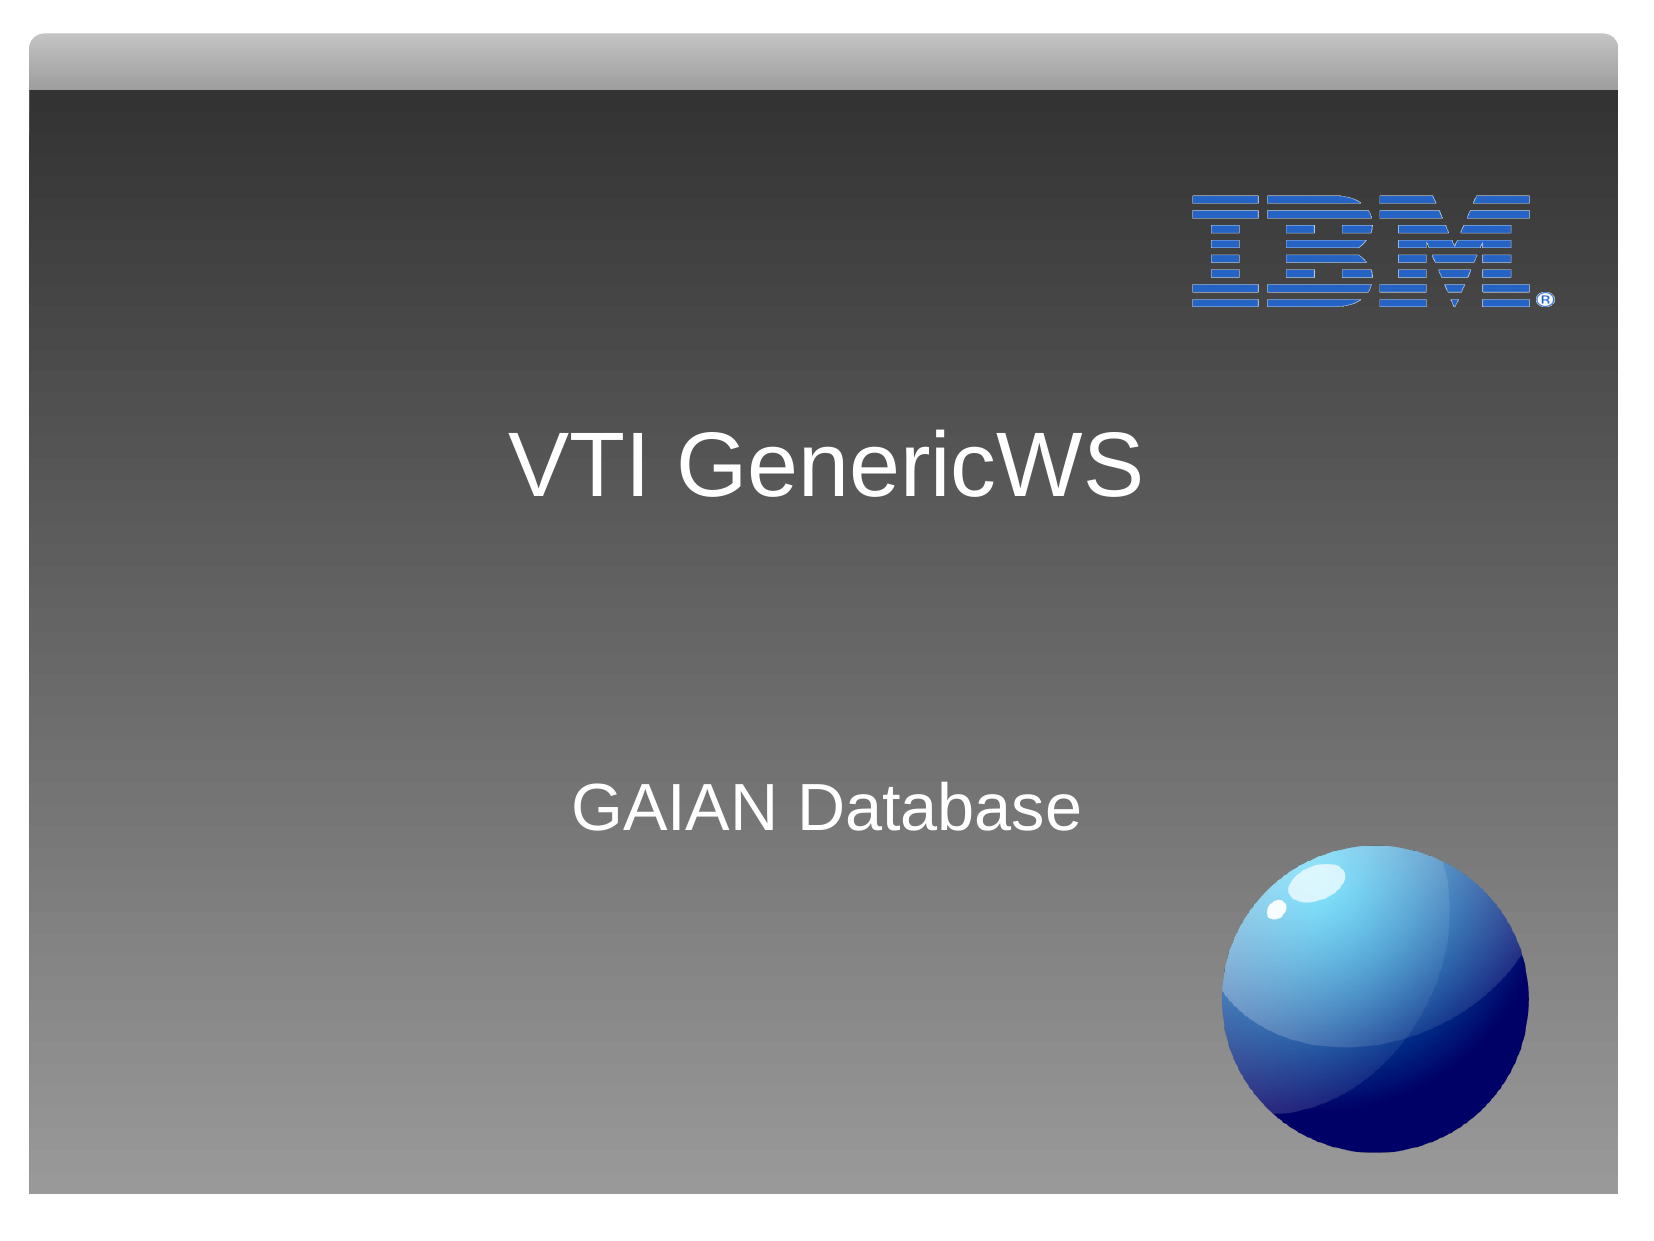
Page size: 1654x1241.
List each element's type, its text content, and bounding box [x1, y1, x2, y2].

picture [1190, 826, 1560, 1172]
subtitle GAIAN Database [247, 649, 1407, 966]
picture [1181, 177, 1564, 325]
title VTI GenericWS [122, 331, 1531, 598]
──────
## Written request
Retype every line of the rows above word for word. Leave the pictures out.

## Exercise answer
Page size: 1654x1241.
List each element's type, its text content, and bounding box [x1, y1, x2, y2].

picture [1190, 826, 1560, 1172]
subtitle GAIAN Database [247, 649, 1407, 966]
picture [1181, 177, 1564, 325]
title VTI GenericWS [122, 331, 1531, 598]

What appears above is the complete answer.